Open ezio-melotti opened 2 years ago
FWIW python-socketio
supports different message queues.
[I found this old message that I forgot to submit...]
It seems that Cassandra can handle this on its own. Each Raspi can read data from the sensor and write them into a local Cassandra node that is already connected to the other DB nodes. Cassandra should then be able to synchronize the data among all nodes.
In order to save storage on the Raspis, it might be better to just store the data from the connected sensors, possibly for a limited amount of time (e.g. 1 week or month). If this is possible, we would need two nodes on separate machines that have the full history, and satellite nodes on the Raspis that store partial data.
Due to how the distributed model works doing it this way would be sort of an anti pattern but could technically be done depending on the amount of nodes in the cluster.

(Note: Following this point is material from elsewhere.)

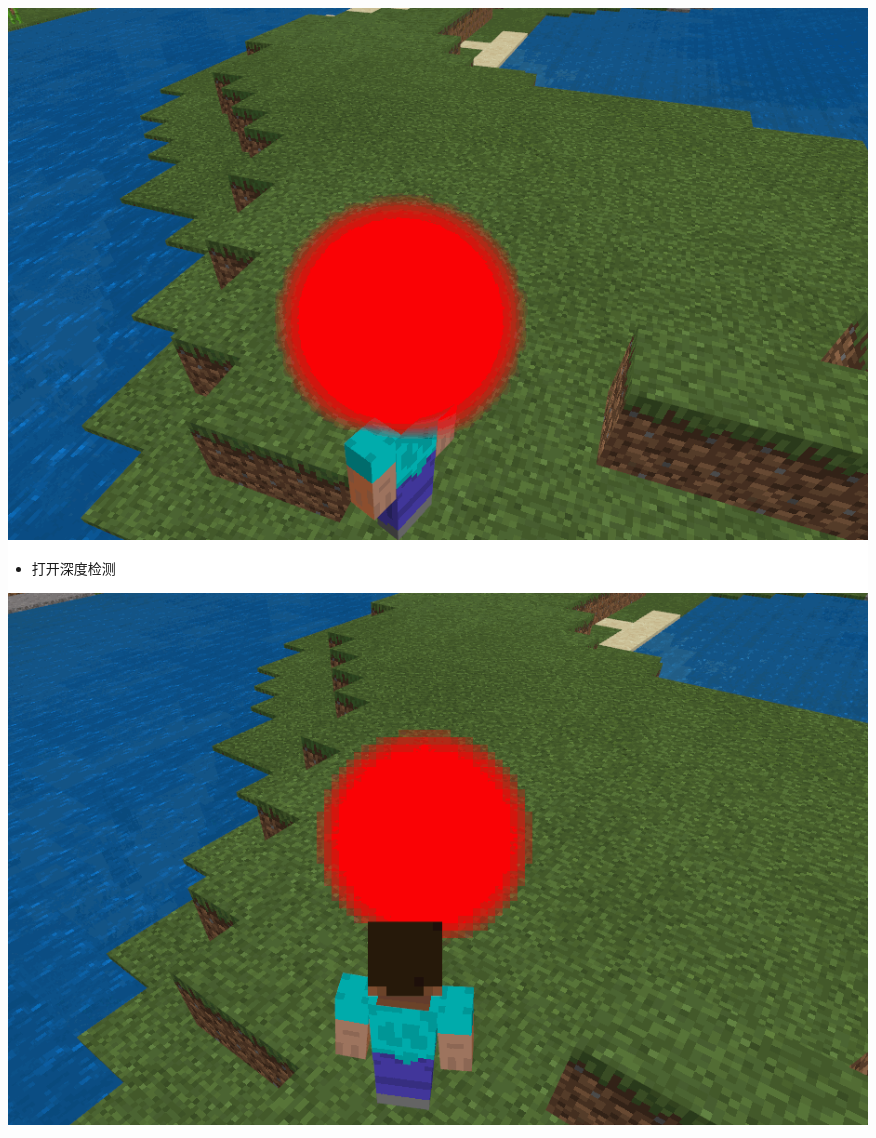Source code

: ![](./images/ParticleDepthCheckUnEnableEffect.gif)

- 打开深度检测

![](./images/ParticleDepthCheckEnableEffect.gif)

Although if we want to have that master database approach we can either have "multiple servers" that function as the nodes and the raspberry pi just send the data to the cluster and we will not have to worry about management of data on them.
Or final option is to drop Cassandra and adopt a more traditional DB model which shouldn't be too much work technically as the schema that would be required would be rather small.
This issue covers the architecture of the database, including the database type, the technologies we want to use, and how the data are sent to the DB.
I think there are at least two possible ways to implement the DB:
If the DB is implemented as a separate socketio client, it can request the data to the socketio server in the same way the frontend does. The socketio server could have a specific event listener for the DB, that provides data in a format that is more convenient for the DB. Whenever the socketio server receives data from the sensors, it will send them to the DB via socketio, and the DB will write them. The server should also be able to request data from the DB client whenever needed (e.g. when another client requests them). With this architecture is also easy to connect multiple DBs, possibly on different machines and using different DB technologies, and easily setup redundancy and backups.
If the DB is integrated in the server, the server will automatically write the data it gets from the sensors in the DB. It will also be able to directly retrieve the data from the DB. Even though this guarantees better performance, it's also less flexible than the first approach, and creates a tight coupling between the socketio server and the DB.
I'd suggest to experiment with the first approach first, and see if it works reasonably well. If not, we can explore other solutions.